Витенька (Росляков) - страница 16

С тех пор Борис часто играл и пел перед кроваткой, и не обязательно когда плакал Витек, а часто просто по настроению. Возьмет гитару, присядет — и пошел струны пощипывать, подпевать вполголоса. Разное пел. Но когда подходил к «Чудному месяцу», всегда говорил:

— Ну, а теперь, Витек, твою любимую.

И даже в компании, у Марьи Ивановны например, эта песня всегда им объявлялась:

— А сейчас, — говорил он, — я спою вам любимую песню моего Витька. «Чудный месяц плывет над рекою…»

Между прочим, дите привыкло к этим занятиям. Витек стал требовать музыки, когда отец забывал или настроения не было, требовал криком и не успокаивался до тех пор, пока не добивался своего. И Борис твердо решил насчет пианино. Катя не возражала, даже обрадовалась, постепенно эта мысль стала как бы светлой ее мечтой. Витино будущее незаметно для нее самой стало связываться как-то с этим пианино, к которому сама Катерина, как, впрочем, и Борис, ни разу в жизни не подходили ближе, чем на один или на два шага.

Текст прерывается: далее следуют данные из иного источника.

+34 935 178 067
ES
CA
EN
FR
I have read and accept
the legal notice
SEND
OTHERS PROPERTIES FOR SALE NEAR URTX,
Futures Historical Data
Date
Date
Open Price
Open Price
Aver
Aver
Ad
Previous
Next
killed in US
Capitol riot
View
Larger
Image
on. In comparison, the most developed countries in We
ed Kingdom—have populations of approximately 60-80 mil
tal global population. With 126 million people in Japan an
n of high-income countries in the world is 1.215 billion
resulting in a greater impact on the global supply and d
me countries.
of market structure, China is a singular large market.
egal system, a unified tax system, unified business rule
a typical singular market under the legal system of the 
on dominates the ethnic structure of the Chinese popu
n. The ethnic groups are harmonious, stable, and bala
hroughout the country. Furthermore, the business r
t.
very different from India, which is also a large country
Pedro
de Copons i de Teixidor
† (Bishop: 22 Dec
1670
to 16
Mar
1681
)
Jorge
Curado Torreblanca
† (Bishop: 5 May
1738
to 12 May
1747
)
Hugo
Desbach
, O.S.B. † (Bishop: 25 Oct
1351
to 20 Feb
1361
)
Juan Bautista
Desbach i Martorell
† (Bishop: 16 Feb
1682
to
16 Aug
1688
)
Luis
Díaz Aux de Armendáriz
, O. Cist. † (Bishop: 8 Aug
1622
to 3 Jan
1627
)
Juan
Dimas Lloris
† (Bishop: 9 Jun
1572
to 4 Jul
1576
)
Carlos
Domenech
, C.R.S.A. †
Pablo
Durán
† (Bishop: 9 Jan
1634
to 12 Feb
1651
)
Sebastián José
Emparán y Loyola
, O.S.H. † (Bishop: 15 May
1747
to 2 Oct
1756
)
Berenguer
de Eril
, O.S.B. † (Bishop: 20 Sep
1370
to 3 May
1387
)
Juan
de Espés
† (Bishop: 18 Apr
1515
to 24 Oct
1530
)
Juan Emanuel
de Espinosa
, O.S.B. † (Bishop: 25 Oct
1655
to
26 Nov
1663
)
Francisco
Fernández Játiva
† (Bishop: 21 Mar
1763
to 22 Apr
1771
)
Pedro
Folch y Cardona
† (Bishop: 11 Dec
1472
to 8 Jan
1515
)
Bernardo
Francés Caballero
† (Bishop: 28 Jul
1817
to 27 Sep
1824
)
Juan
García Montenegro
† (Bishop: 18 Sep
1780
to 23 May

Надо сказать, что мысль о пианино пришла в голову не только потому, что Витек полюбил гитару. Нет, тут была своя тайна. Дело в том, что — не в силу своего образования, кончил-то он всего семь классов, а так уж распорядилась природа — Борис, кроме своей гитары и своих песен, любил еще большую музыку, а также композиторов. Большую музыку и композиторов он любил больше, чем литературу и писателей, может быть, так получилось оттого, что литература — это книги, а их надо читать, а читать некогда, и охоты особой не было, читал он мало, а в последнее время и вовсе бросил это занятие, хотя с уважением называл кроме старых классиков Шолохова, Маяковского, Есенина и с войны принес Эренбурга, Симонова, Твардовского. Но композиторы были все же более уважаемы, потому что были загадочными людьми. Он любил их больше, любил кинофильмы про музыкантов и композиторов, передачи по радио про них же.

8

Первые дни Витек занимался исключительно самим собой, прислушивался к своему дыханию, к своему шевеленью. Когда его спеленывали, ему начинало казаться, что он состоит из одной только головы, остального ничего не было, была только память обо всем остальном. А когда развязывали, он с большой охотой начинал сучить ногами, хватать руками воздух. Все в нем восстанавливалось, он был весь целый, и ему было хорошо. От хорошего настроения он мочился, и тогда становилось неудобно, мокро, а поскольку говорить еще не умел и не мог сказать, чтобы поменяли пеленки, начинал орать. Так же орал он, когда хотелось есть. Как правило, его крик не был криком ужаса или отчаяния или каких бы то ни было страданий, нет, он просто говорил, что под ним мокро или он хочет есть. Но если долго не внимали этому безобидному крику, никто не подходил, крик начинал выражать именно ужас, именно отчаяние и боль, потому что становилось жутко в пустом пространстве, в бездонной пустыне, где не было никого, и, как только появлялись руки, а вслед за ними появлялась сладкая мамина грудь, бездонное пространство оказывалось обитаемым и не таким страшным. Насосавшись, он засыпал и переставал чувствовать, что живет.